花姫コネクト
「待って、私も一緒に帰っていい?」

 鍵を閉め終えた乙谷部長に、軽く腕を引かれる。いつもならそんなことしないから、少しだけ驚いた。

「えっ、もちろんです」

 目を丸くした私を見て、そっと顔を近付ける。

「実は、試作品だった抹茶のお団子がメニューに出してもらえることになって」
「わあ、すごいです! おめでとうございます!」
「一番最初に、大路さんに伝えたくて。実を言うと、部活中もそわそわしちゃったの」

 前を歩く姫先輩の腕に、河合さんの手が伸びる。やめろと言われながら、ぴっとりと体を寄せていく。

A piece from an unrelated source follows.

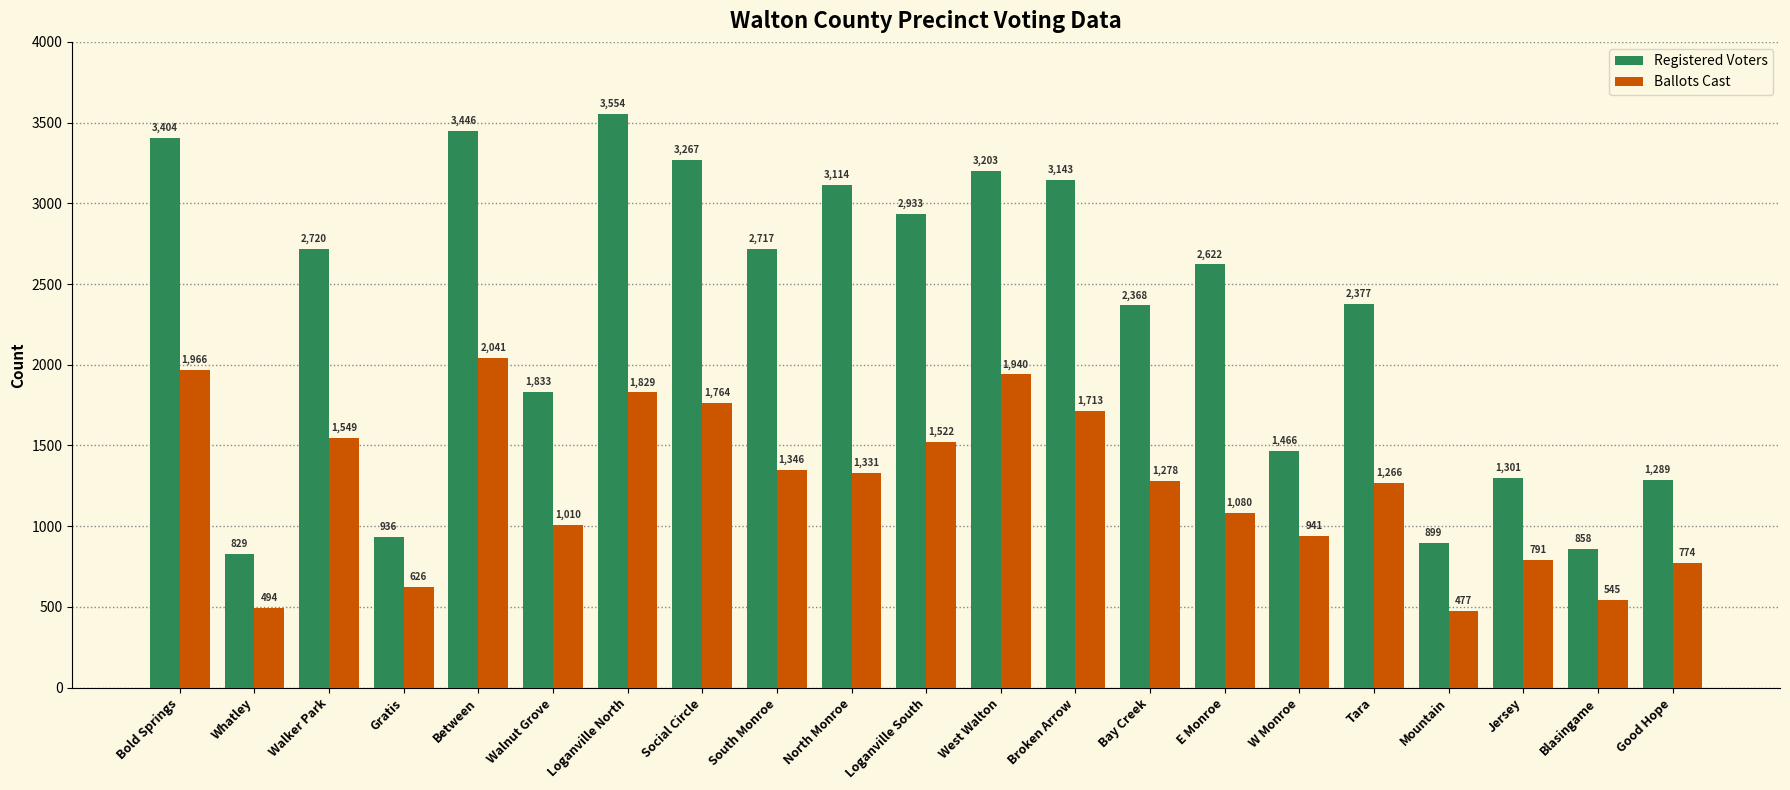

Count the number of categories in the chart.

21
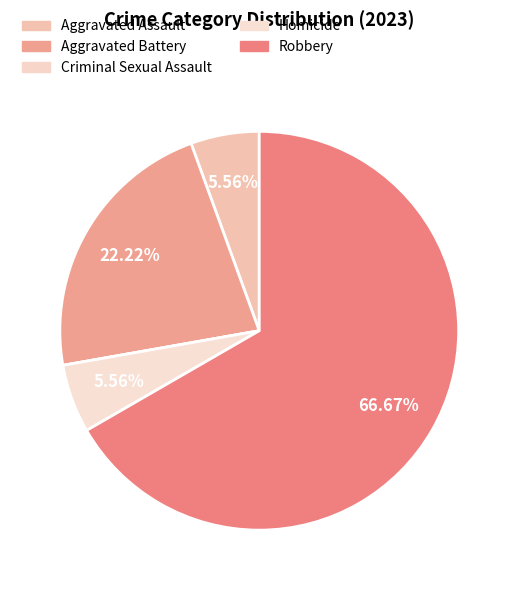

How many segments does this pie chart have?

5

 アメリカ帰りだから、それとも幼馴染だから。理由はどっちでもよくて、見たくなくて視線を斜め下へ落とした。

「よかったら、また遊びに来てね。物語考える時にでも」
「高嶺くんと……行きますね」

 上手く笑えているかな。
 心は嬉しいはずなのに、唇が引きつって下がろうとする。

 歩き始めていくらもしないうちに、乙谷部長が手を振って遠のいて行く。方向が違うから仕方ないのだけど、もう少しいて欲しかった。

 誰かと話していないと、二人の会話や距離感を意識してしまうから。

 こんなみにくい感情を知るくらいなら、花なんて咲かなかった方がよかった。